**Task to carry out**:
Line count for "none": give the number of lines in the records below that hold it, and nothing else.

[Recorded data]
---

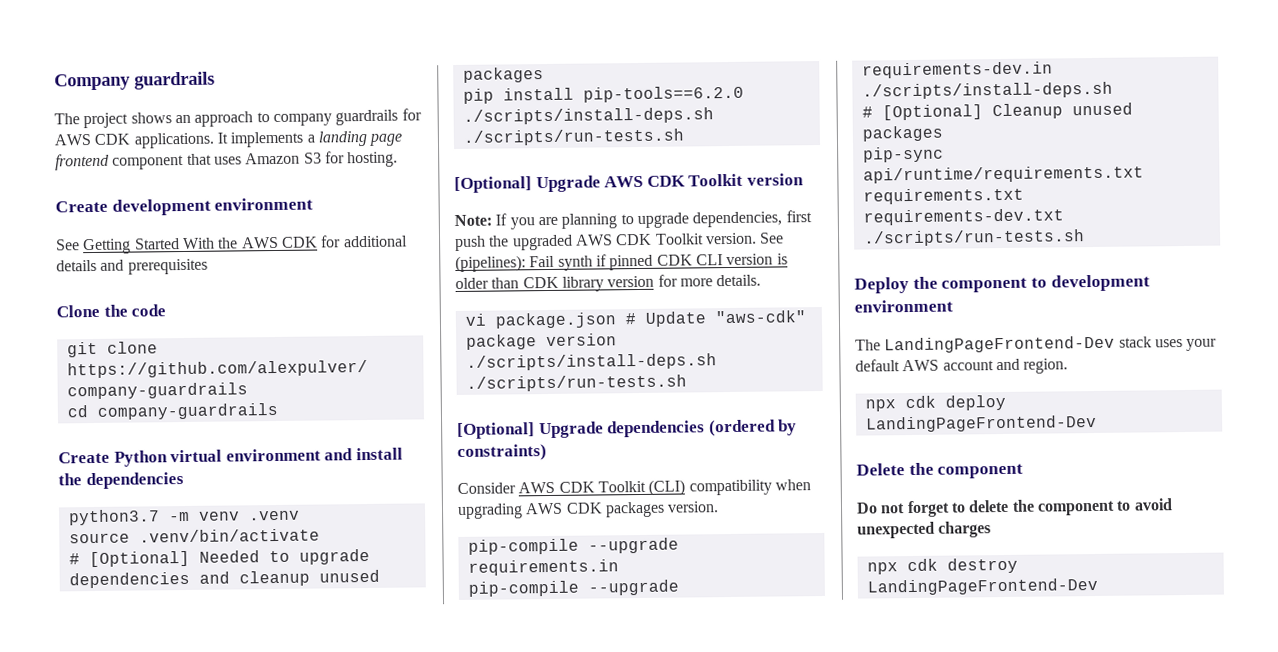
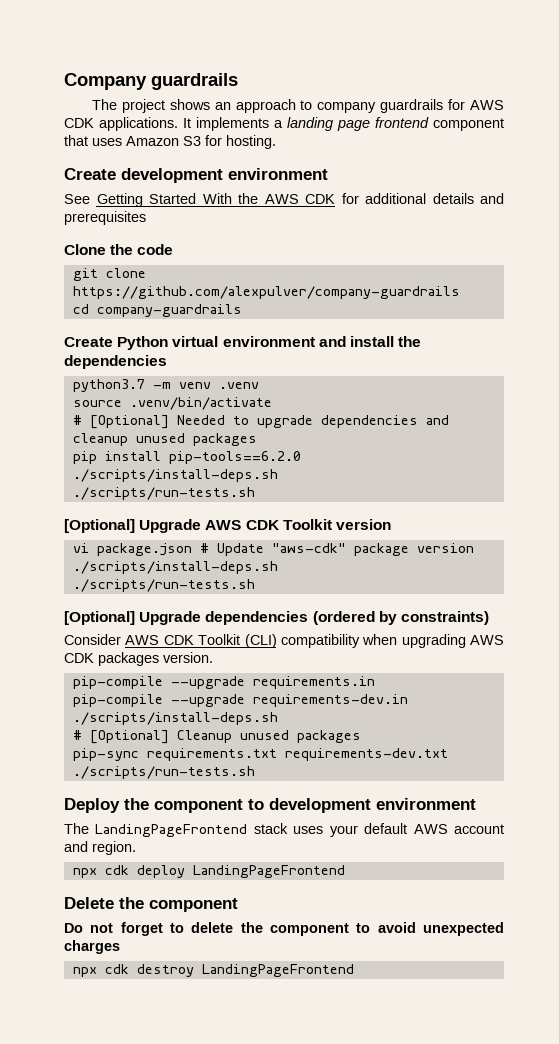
[454,210,812,230] [454,232,785,252] [455,253,788,273] [455,274,762,292] // Note: If you are planning to upgrade dependencies, first push the upgraded AWS CDK Toolkit version. See (pipelines): Fail synth if pinned CDK CLI version is older than CDK library version for more details. -> (391, 524) none
[862,165,1144,184] api/runtime/requirements.txt -> (139, 754) none
[884,335,1116,354] LandingPageFrontend-Dev -> [95,824,248,837] LandingPageFrontend
[865,414,1097,433] LandingPageFrontend-Dev -> [192,865,345,878] LandingPageFrontend
[866,577,1098,596] LandingPageFrontend-Dev -> [201,964,354,977] LandingPageFrontend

---

**Exercise output**:
2